> [TASK OBJECTIVE]:
From the line that contains "потом играть грустные песни. На" to the last line of the entries, set down each line exactly as written, both ends included, with nothing else.

DATA RECORDS Start Marker

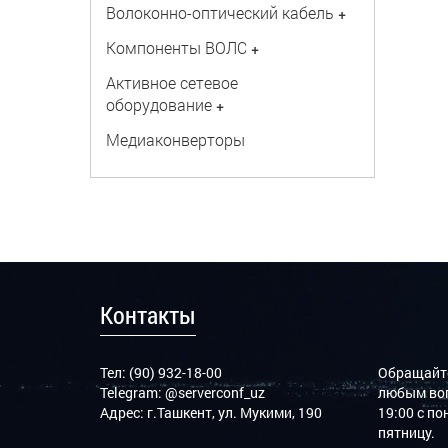
Волоконно-оптический кабель
+
Компоненты ВОЛС
+
Активное сетевое
оборудование
+
Медиаконверторы
Контакты
Тел: (90) 932-18-00
Обращайте
Telegram:
@serverconf_uz
любым воп
Адрес: г.Ташкент, ул. Мукими, 190
19:00 с п
пятницу.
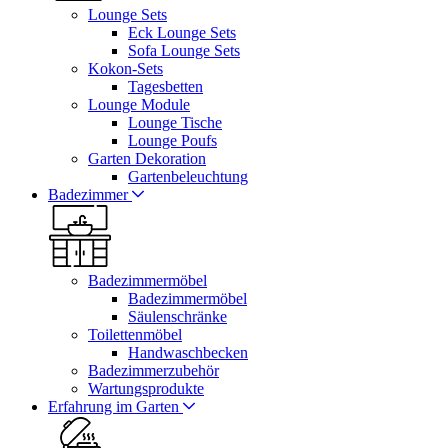
Lounge Sets
Eck Lounge Sets
Sofa Lounge Sets
Kokon-Sets
Tagesbetten
Lounge Module
Lounge Tische
Lounge Poufs
Garten Dekoration
Gartenbeleuchtung
Badezimmer
Badezimmermöbel
Badezimmermöbel
Säulenschränke
Toilettenmöbel
Handwaschbecken
Badezimmerzubehör
Wartungsprodukte
Erfahrung im Garten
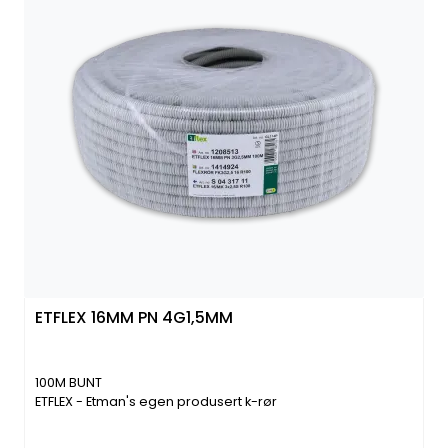
ETFLEX 16MM PN 4G1,5MM
100M BUNT
ETFLEX - Etman's egen produsert k-rør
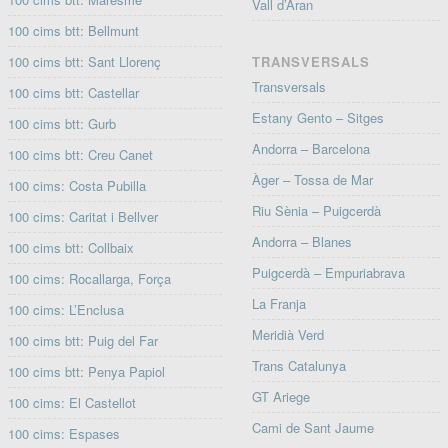
Vall d’Aran
100 cims btt: Bellmunt
100 cims btt: Sant Llorenç
TRANSVERSALS
Transversals
100 cims btt: Castellar
Estany Gento – Sitges
100 cims btt: Gurb
Andorra – Barcelona
100 cims btt: Creu Canet
Àger – Tossa de Mar
100 cims: Costa Pubilla
Riu Sènia – Puigcerdà
100 cims: Caritat i Bellver
Andorra – Blanes
100 cims btt: Collbaix
Puigcerdà – Empuriabrava
100 cims: Rocallarga, Força
La Franja
100 cims: L’Enclusa
Meridià Verd
100 cims btt: Puig del Far
Trans Catalunya
100 cims btt: Penya Papiol
GT Ariege
100 cims: El Castellot
Cami de Sant Jaume
100 cims: Espases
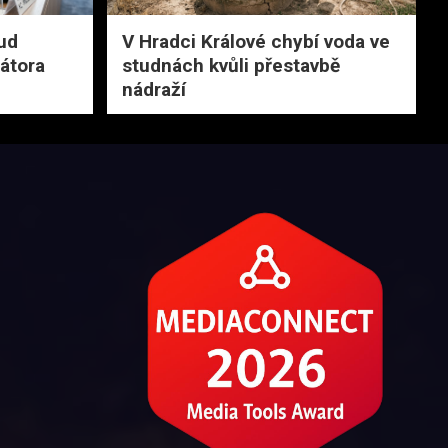
ud
V Hradci Králové chybí voda ve
rátora
studnách kvůli přestavbě
nádraží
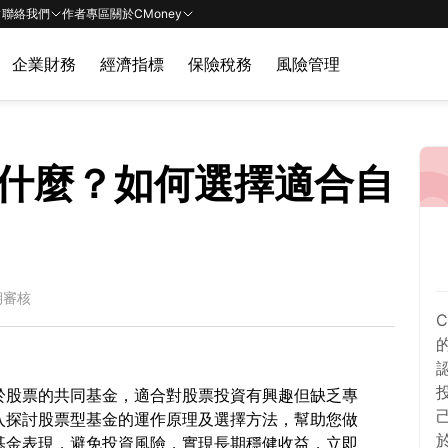
聯絡我們
作者專區
關於CMoney
企業財務
經濟指標
保險稅務
風險管理
什麼？如何選擇適合自
期審核
於股票的共同基金，適合對股票投資有興趣但缺乏專
入探討股票型基金的運作原理及選擇方法，幫助您做
基金表現，避免投資風險，實現長期穩健收益，立即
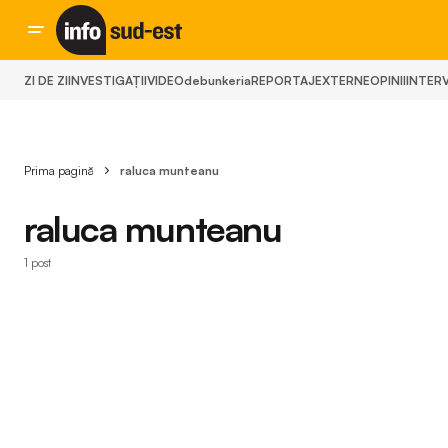
ZI DE ZI
INVESTIGAȚII
VIDEO
debunkeria
REPORTAJ
EXTERNE
OPINII
INTERV
Prima pagină
raluca munteanu
raluca munteanu
1 post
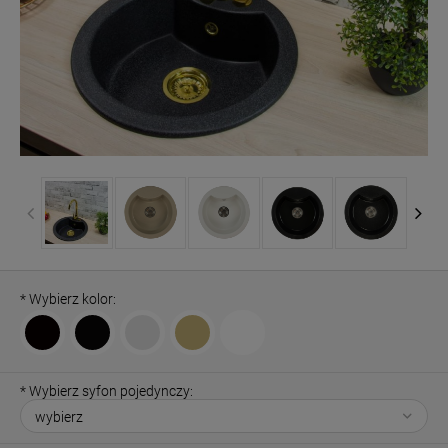
*
Wybierz kolor:
*
Wybierz syfon pojedynczy:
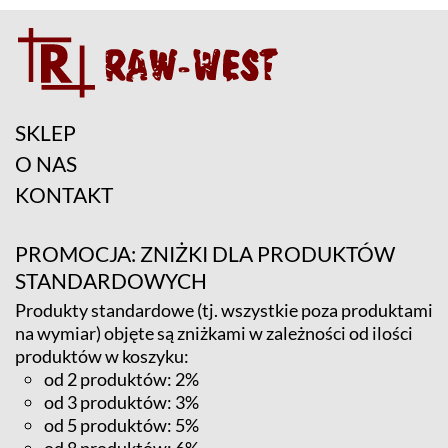
SKLEP
O NAS
KONTAKT
PROMOCJA: ZNIŻKI DLA PRODUKTÓW
STANDARDOWYCH
Produkty standardowe (tj. wszystkie poza produktami
na wymiar) objęte są zniżkami w zależności od ilości
produktów w koszyku:
od 2 produktów: 2%
od 3 produktów: 3%
od 5 produktów: 5%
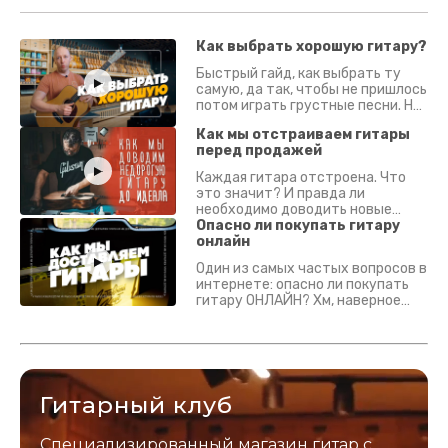
Как выбрать хорошую гитару?
Быстрый гайд, как выбрать ту
самую, да так, чтобы не пришлось
потом играть грустные песни. На
что смотреть? Что проверять?
Как мы отстраиваем гитары
перед продажей
Каждая гитара отстроена. Что
это значит? И правда ли
необходимо доводить новые
гитары? Если кратко - да.
Опасно ли покупать гитару
Подробно - в видео :)
онлайн
Один из самых частых вопросов в
интернете: опасно ли покупать
гитару ОНЛАЙН? Хм, наверное
да? Но не для вас :) Каждый
инструмент надежно упакован и
застрахован. Случись что -
отправим новый.
Гитарный клуб
Специализированный магазин гитар с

DATA RECORDS End Marker

> [WORKED SOLUTION]:
потом играть грустные песни. На
что смотреть? Что проверять?
Как мы отстраиваем гитары
перед продажей
Каждая гитара отстроена. Что
это значит? И правда ли
необходимо доводить новые
гитары? Если кратко - да.
Опасно ли покупать гитару
Подробно - в видео :)
онлайн
Один из самых частых вопросов в
интернете: опасно ли покупать
гитару ОНЛАЙН? Хм, наверное
да? Но не для вас :) Каждый
инструмент надежно упакован и
застрахован. Случись что -
отправим новый.
Гитарный клуб
Специализированный магазин гитар с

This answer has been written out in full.